O garoto orou para todos os deuses, Ather principalmente.
Uma flecha zuniu e perfurou a cabeça da bruxa caolha que caiu desacordada. Todos os olhares se voltaram para uma garota que, agachada em um canto, já preparava novamente o arco.
- Maldita, maldita!
Ele aproveitou o momento para tentar se soltar, mas as amarras invisíveis não estavam nem um pouco mais frouxas. Viu que as duas bruxas já estavam empunhando facas e avançando contra a garota. Errou por pouco a segunda flecha e sacou uma espada. O espaço era pequeno e ela estava em desvantagem numérica, mas estava resistindo bem. Girou pela sala, se defendendo como podia.
A garota gritou de pavor quando bruxa caolha, que não estava morta, segurou-a pelo pé.
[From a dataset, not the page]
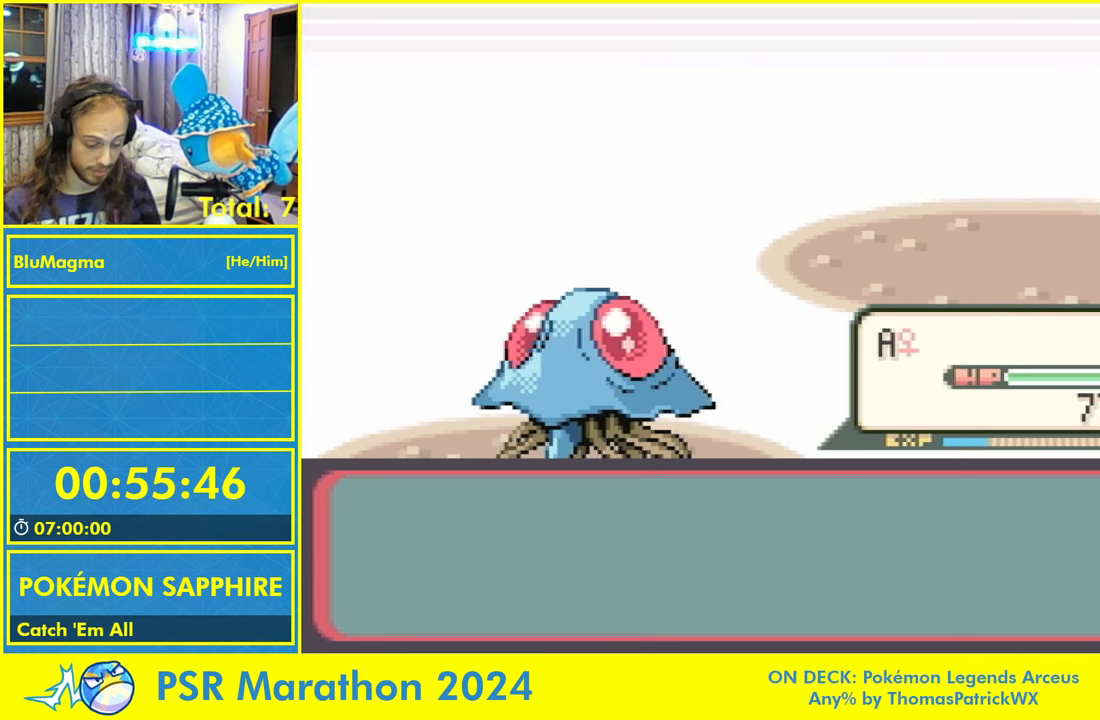
{"buttons": ["B"], "events": [[33, "L1", "down"], [50, "A", "down"], [100, "B", "down"], [117, "L1", "up"], [150, "A", "up"], [183, "B", "up"], [200, "A", "down"], [217, "L1", "down"], [250, "B", "down"], [283, "L1", "up"], [300, "A", "up"], [350, "B", "up"], [367, "A", "down"], [367, "L1", "down"], [433, "B", "down"], [450, "L1", "up"], [483, "A", "up"]]}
Por instinto chutou até o rosto da bruxa afundar e ela parar de se mexer.
- NÃO SAIA DAQUI, MENINA, VOCÊ TEM QUE... - A luta acabou levando as bruxas e a garota para fora da sala, e ele ficou sozinho com o “cadáver”.
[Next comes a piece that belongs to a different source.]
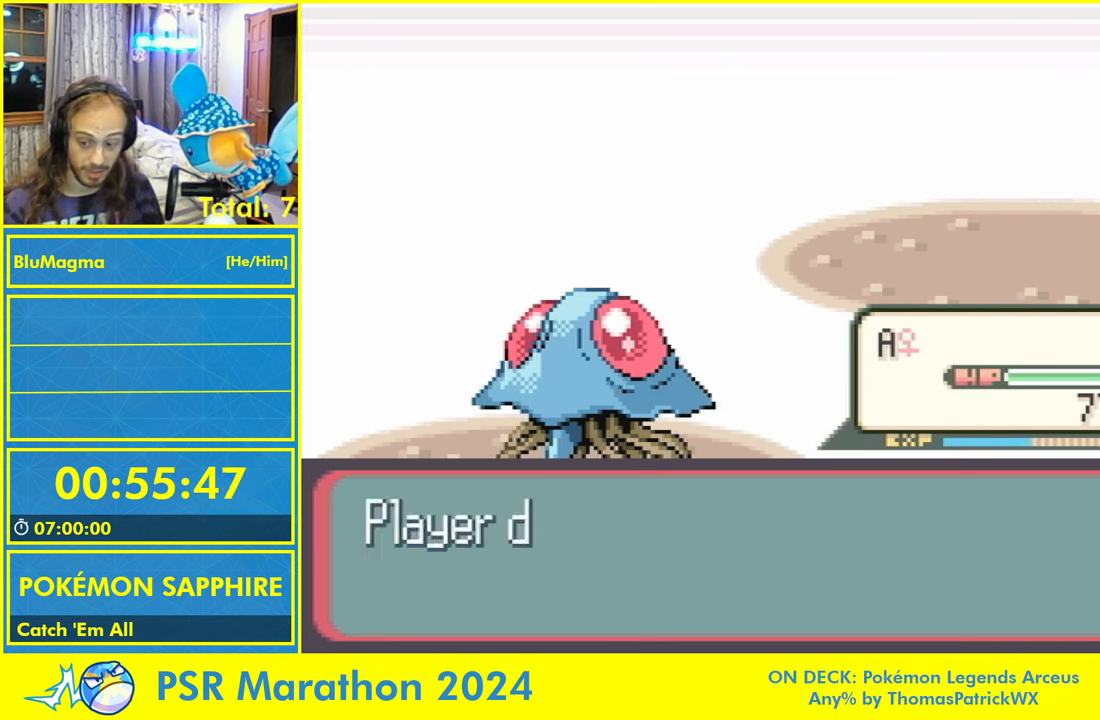
{"buttons": ["A"]}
- Merda, merda, mer... – percebeu que o feitiço estava fraquejando e conseguiu se libertar.
A bruxa já começava a se mexer de novo, ele pegou a faca enferrujada no chão e enfiou na cabeça dela. Sentiu que o fio da vida não queria se romper.
- Que o que restou dessa alma corrompida siga em frente. – disse em uma língua perdida.
O véu da realidade se dobrou e com ele o espaço. A noção de tempo não parecia existir, a gravidade sumiu. Espíritos amaldiçoados avançaram contra o fio da vida da bruxa e este finalmente se rompeu. O garoto não viu o que aconteceu depois, nem ele era capaz de enxergar além do mundo dos vivos. Uma energia poderosa percorreu a sala e o véu se re-arrumou.
- Faltam duas.
Pegou sua mochila, jogada em um canto, saiu apressado dali e viu que estava em um grande salão, ele devia ter sido muito luxuoso, mas agora estava destruído pelo tempo e pela ação das bruxas. Mais à frente a menina lutava contra a mais alta delas.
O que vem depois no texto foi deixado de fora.